──────── Texto de origem ────────

A pesquisa qualitativa tende a preocupar-se com aspectos da realidade que não podem ser quantificados, centrando-se na compreensão e explicação da dinâmica das relações sociais. Assim, a pesquisa qualitativa é dinâmica, multifacetada e, sobretudo, colaboradora. Em outros termos, é na pesquisa qualitativa que os fenômenos sociais se revelam na sua profundidade.
Em termos de procedimentos, Duarte (2009) sublinha que num modelo de investigação quantitativa, a teoria antecede o objeto uma vez que o investigador parte do conhecimento teórico de resultados empíricos anteriores. Como tal, as hipóteses são formuladas a partir da teoria e operacionalizadas e testadas face a determinadas, e bem definidas, condições empíricas. A amostra é representativa e os instrumentos de recolha de dados são definidos em função dos objetivos da investigação. Da observação dos fenómenos e da sua apreciação em termos de frequência e distribuição, resulta a sua classificação, análise e interpretação com vista à corroboração ou infirmação das hipóteses previamente definidas e finalmente à generalização dos resultados à população.
No modelo qualitativa, e apesar de se manter a importância do suporte teórico, vários pressupostos vão sendo (re)defenidos à medida que se avança no trabalho de campo e se vão coletando os dados exigindo um diálogo constante entre e objeto. A mesma autora salienta a propósito que, mais do que testar teorias, procura-se descobrir novas teorias empiricamente evidenciadas.

──────── Dados brutos ────────

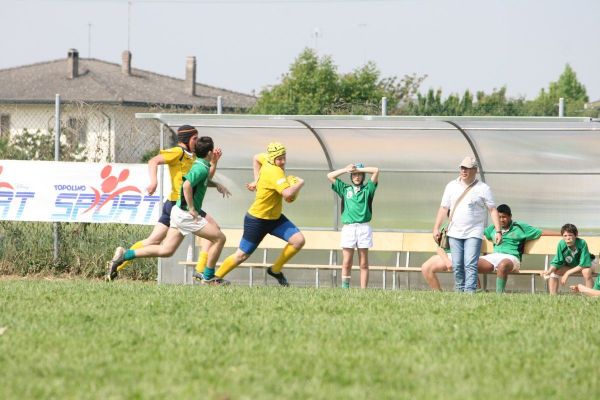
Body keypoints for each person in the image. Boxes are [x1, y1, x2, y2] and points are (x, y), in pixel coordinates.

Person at [106, 125, 229, 281]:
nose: (197, 141)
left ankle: (120, 260)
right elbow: (153, 161)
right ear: (186, 139)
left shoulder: (193, 157)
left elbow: (203, 177)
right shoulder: (178, 151)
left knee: (160, 245)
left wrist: (214, 168)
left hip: (176, 205)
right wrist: (153, 182)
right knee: (217, 234)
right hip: (181, 204)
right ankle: (204, 273)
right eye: (194, 138)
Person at [212, 142, 305, 286]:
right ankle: (215, 278)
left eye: (284, 157)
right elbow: (287, 194)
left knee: (298, 240)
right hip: (257, 220)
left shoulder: (266, 158)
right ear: (273, 159)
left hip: (275, 218)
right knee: (241, 255)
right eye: (279, 159)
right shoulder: (275, 172)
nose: (283, 162)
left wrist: (256, 180)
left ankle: (275, 270)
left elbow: (256, 158)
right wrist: (299, 184)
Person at [433, 156, 502, 293]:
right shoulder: (451, 186)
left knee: (470, 264)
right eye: (462, 168)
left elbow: (492, 209)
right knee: (457, 265)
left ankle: (469, 292)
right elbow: (443, 208)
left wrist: (498, 231)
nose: (464, 171)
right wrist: (436, 227)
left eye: (468, 168)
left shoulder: (483, 188)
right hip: (454, 232)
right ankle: (460, 291)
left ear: (475, 170)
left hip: (474, 232)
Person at [478, 204, 560, 293]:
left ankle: (499, 295)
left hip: (512, 258)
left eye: (504, 217)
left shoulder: (520, 227)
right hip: (495, 256)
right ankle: (476, 292)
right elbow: (479, 231)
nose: (501, 220)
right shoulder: (493, 228)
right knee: (470, 263)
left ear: (510, 216)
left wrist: (563, 234)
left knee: (502, 265)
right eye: (499, 217)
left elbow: (541, 232)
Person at [327, 163, 379, 289]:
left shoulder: (368, 189)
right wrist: (346, 170)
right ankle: (345, 289)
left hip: (364, 228)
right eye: (354, 174)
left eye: (359, 175)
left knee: (364, 263)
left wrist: (359, 168)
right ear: (351, 176)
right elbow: (330, 175)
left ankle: (363, 291)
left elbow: (376, 170)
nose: (357, 177)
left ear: (363, 176)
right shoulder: (345, 189)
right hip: (349, 228)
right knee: (346, 262)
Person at [541, 223, 593, 295]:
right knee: (554, 271)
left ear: (576, 235)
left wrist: (567, 273)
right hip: (573, 265)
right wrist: (549, 271)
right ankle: (552, 296)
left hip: (588, 263)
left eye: (570, 235)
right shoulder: (561, 244)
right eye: (565, 236)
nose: (568, 238)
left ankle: (590, 295)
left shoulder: (582, 243)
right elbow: (557, 262)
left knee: (586, 271)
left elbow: (584, 264)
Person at [421, 211, 453, 291]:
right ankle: (437, 292)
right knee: (426, 267)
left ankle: (475, 290)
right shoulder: (445, 228)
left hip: (463, 254)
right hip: (448, 255)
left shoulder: (467, 227)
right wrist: (447, 261)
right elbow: (439, 248)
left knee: (468, 263)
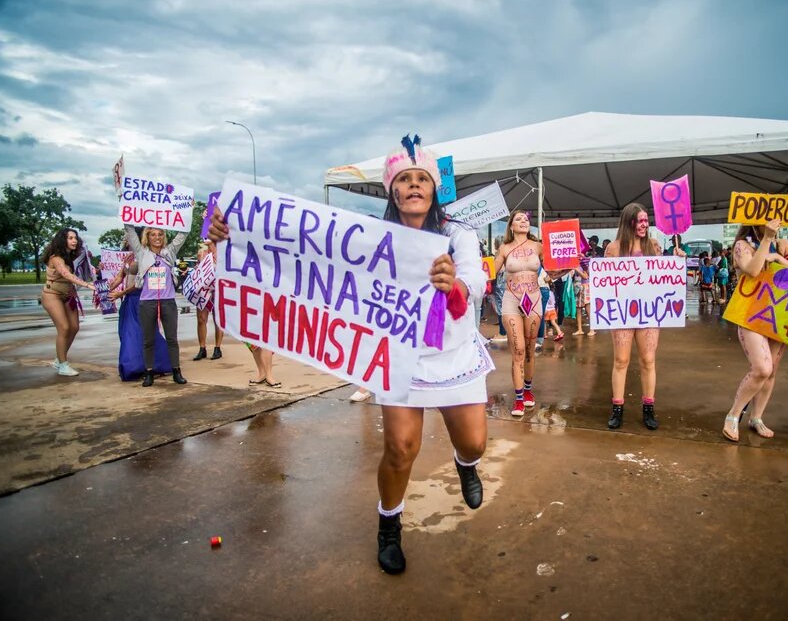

────────

Tarefa a realizar: Transcreva sem alterações o trecho do texto sobre pesquisa qualitativa que começa em "No modelo qualitativa, e" e segue até "teorias empiricamente evidenciadas.".

Resolução da tarefa:
No modelo qualitativa, e apesar de se manter a importância do suporte teórico, vários pressupostos vão sendo (re)defenidos à medida que se avança no trabalho de campo e se vão coletando os dados exigindo um diálogo constante entre e objeto. A mesma autora salienta a propósito que, mais do que testar teorias, procura-se descobrir novas teorias empiricamente evidenciadas.